• Page text:
+--
No part of the E&P sector, however previously successful, has been immune to the industry’s intense focus on cutting expenditure and improving efficiencies. This is forcing all of the participants in the subsea market, whether end-user clients or service and supply contractors, to take a long hard look at how they—like every other market sector—can raise their game.
Two of the keys to unlocking continued new opportunities are the industry’s increasing adoption of wider collaborative research and technology initiatives, which help to share the costs and risks of developing new or improved solutions for targeted technology gaps, and also the recognition that forming new partnerships and alliances in the industry downturn can open up significant opportunities for companies to take on larger subsea projects than they were previously able to tackle on their own, with the resultingly higher risk shared more satisfactorily.
The overall prize remains clear. According to Neil Gordon, CEO of industry body Subsea UK at its Subsea Expo event in Aberdeen, Scotland, global subsea production output is set to grow by an estimated 80% between 2015 and 2020. This represents an investment of between $30 billion and $55 billion, he said.
But the industry is “in a totally different place with a totally different perspective compared to last year,” he said, and the next couple of years are expected to be tough.
His message, however, was one of “Don’t panic.”
+--
Reproduce the passage above about the subsea market word for word, from its first sentence to its last.
+--
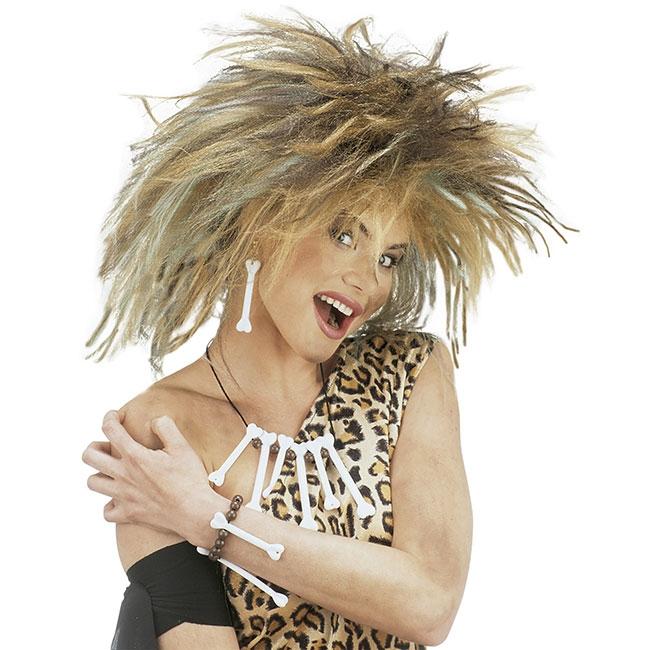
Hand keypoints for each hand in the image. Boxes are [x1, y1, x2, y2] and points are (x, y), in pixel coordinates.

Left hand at [82, 410, 215, 536]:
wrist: (195, 512)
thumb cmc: (190, 478)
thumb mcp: (182, 446)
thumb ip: (165, 427)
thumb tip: (152, 421)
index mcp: (135, 456)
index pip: (110, 429)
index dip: (109, 417)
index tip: (115, 416)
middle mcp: (123, 475)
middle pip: (89, 456)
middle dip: (95, 445)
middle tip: (108, 446)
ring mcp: (123, 496)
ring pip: (92, 482)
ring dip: (99, 472)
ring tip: (112, 469)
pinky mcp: (128, 514)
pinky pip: (106, 511)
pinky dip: (110, 503)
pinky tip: (121, 497)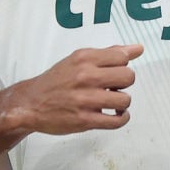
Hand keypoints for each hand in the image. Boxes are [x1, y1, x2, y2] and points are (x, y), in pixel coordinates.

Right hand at [12, 44, 142, 134]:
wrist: (31, 103)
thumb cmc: (57, 80)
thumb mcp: (78, 59)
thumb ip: (108, 53)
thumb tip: (137, 48)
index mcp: (84, 58)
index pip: (122, 56)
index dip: (123, 65)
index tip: (114, 71)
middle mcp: (85, 76)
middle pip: (128, 77)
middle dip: (124, 83)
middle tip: (113, 87)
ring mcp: (85, 99)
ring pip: (125, 100)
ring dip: (121, 103)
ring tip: (112, 102)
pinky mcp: (85, 120)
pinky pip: (116, 121)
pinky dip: (121, 118)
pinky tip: (114, 115)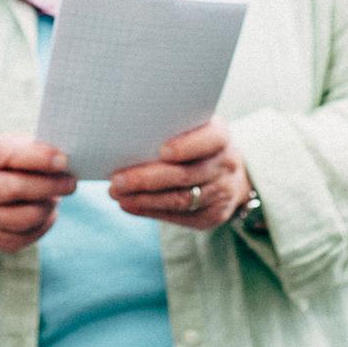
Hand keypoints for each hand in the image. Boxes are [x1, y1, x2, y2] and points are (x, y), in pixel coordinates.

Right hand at [0, 135, 76, 259]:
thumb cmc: (5, 166)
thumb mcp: (13, 147)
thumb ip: (36, 149)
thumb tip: (65, 161)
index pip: (4, 154)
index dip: (37, 156)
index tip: (63, 160)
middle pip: (13, 189)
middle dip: (48, 186)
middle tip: (71, 183)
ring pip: (22, 218)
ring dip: (47, 208)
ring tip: (56, 198)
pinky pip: (23, 238)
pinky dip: (42, 225)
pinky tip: (47, 214)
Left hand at [109, 118, 248, 230]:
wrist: (230, 174)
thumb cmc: (196, 144)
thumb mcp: (193, 130)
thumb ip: (170, 131)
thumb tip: (127, 139)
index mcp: (221, 137)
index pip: (209, 140)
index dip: (187, 146)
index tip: (162, 151)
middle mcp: (226, 165)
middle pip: (186, 175)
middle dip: (148, 179)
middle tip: (117, 181)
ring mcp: (222, 193)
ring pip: (180, 199)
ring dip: (144, 199)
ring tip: (117, 194)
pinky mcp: (213, 215)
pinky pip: (179, 217)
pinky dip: (150, 211)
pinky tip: (129, 205)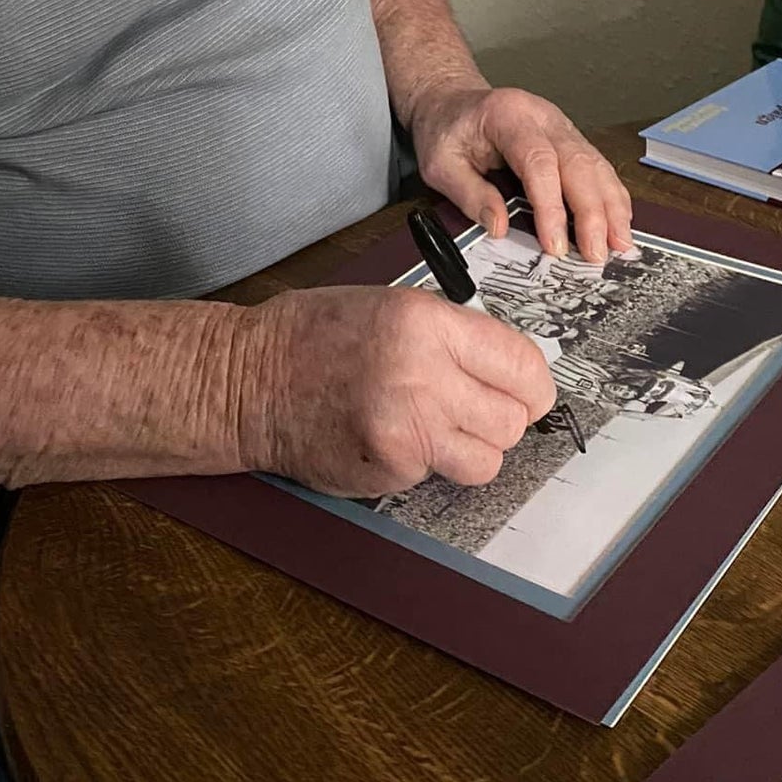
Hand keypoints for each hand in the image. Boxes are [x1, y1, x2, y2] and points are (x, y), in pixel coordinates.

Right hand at [232, 282, 557, 496]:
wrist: (249, 379)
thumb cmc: (314, 336)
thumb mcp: (392, 307)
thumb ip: (455, 336)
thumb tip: (513, 370)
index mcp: (427, 323)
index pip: (523, 365)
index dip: (533, 384)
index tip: (529, 391)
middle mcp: (424, 375)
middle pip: (513, 420)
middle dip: (502, 418)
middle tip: (474, 408)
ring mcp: (408, 429)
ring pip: (488, 459)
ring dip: (471, 447)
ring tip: (435, 425)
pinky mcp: (391, 469)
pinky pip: (439, 474)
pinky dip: (425, 462)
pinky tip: (392, 437)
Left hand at [409, 83, 633, 261]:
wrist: (453, 102)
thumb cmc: (447, 129)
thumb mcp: (440, 163)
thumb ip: (469, 194)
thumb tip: (499, 227)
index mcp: (509, 116)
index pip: (539, 162)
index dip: (551, 206)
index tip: (555, 243)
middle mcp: (543, 117)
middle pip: (578, 163)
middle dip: (592, 213)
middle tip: (596, 253)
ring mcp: (561, 126)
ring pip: (596, 165)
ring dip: (611, 207)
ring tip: (618, 244)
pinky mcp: (569, 139)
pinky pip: (598, 167)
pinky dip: (611, 197)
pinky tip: (619, 222)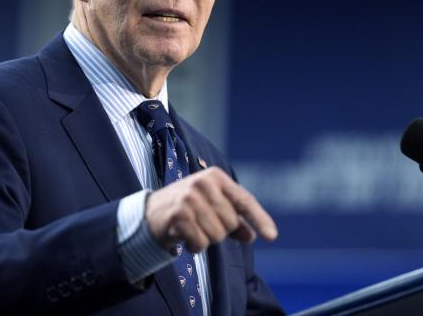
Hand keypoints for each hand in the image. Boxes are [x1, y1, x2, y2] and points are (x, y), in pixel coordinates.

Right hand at [145, 166, 277, 252]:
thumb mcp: (211, 208)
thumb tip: (252, 236)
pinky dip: (195, 246)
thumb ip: (233, 220)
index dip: (259, 219)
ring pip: (217, 235)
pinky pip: (201, 243)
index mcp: (215, 177)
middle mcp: (203, 182)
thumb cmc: (186, 209)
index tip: (272, 236)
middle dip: (220, 231)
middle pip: (230, 223)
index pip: (244, 200)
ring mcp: (190, 197)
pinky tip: (184, 237)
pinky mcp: (179, 214)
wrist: (149, 213)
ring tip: (192, 229)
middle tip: (201, 224)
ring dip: (206, 240)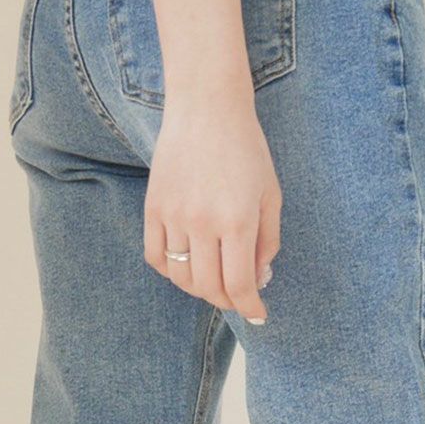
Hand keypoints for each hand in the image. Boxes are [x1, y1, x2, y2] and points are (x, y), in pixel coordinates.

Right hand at [143, 88, 280, 323]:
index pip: (239, 284)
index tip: (257, 314)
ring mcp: (173, 216)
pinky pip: (157, 257)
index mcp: (237, 220)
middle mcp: (202, 222)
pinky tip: (188, 265)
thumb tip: (258, 279)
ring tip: (215, 280)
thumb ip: (267, 242)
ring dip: (200, 289)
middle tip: (238, 297)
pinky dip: (172, 271)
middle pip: (209, 287)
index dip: (249, 307)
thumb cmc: (246, 150)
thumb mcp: (271, 195)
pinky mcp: (153, 208)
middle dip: (227, 301)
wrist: (206, 109)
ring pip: (181, 277)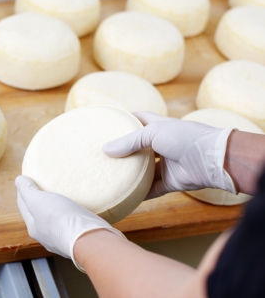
+--
• Final answer:
No part of the E&P sector, however previously successful, has been immune to the industry’s intense focus on cutting expenditure and improving efficiencies. This is forcing all of the participants in the subsea market, whether end-user clients or service and supply contractors, to take a long hard look at how they—like every other market sector—can raise their game.
Two of the keys to unlocking continued new opportunities are the industry’s increasing adoption of wider collaborative research and technology initiatives, which help to share the costs and risks of developing new or improved solutions for targeted technology gaps, and also the recognition that forming new partnerships and alliances in the industry downturn can open up significant opportunities for companies to take on larger subsea projects than they were previously able to tackle on their own, with the resultingly higher risk shared more satisfactorily.
The overall prize remains clear. According to Neil Gordon, CEO of industry body Subsea UK at its Subsea Expo event in Aberdeen, Scotland, global subsea production output is set to grow by an estimated 80% between 2015 and 2020. This represents an investment of between $30 billion and $55 billion, he said.
But the industry is “in a totally different place with a totally different perspective compared to last year,” he said, and the next couple of years are expected to be tough.
His message, however, was one of “Don’t panic.”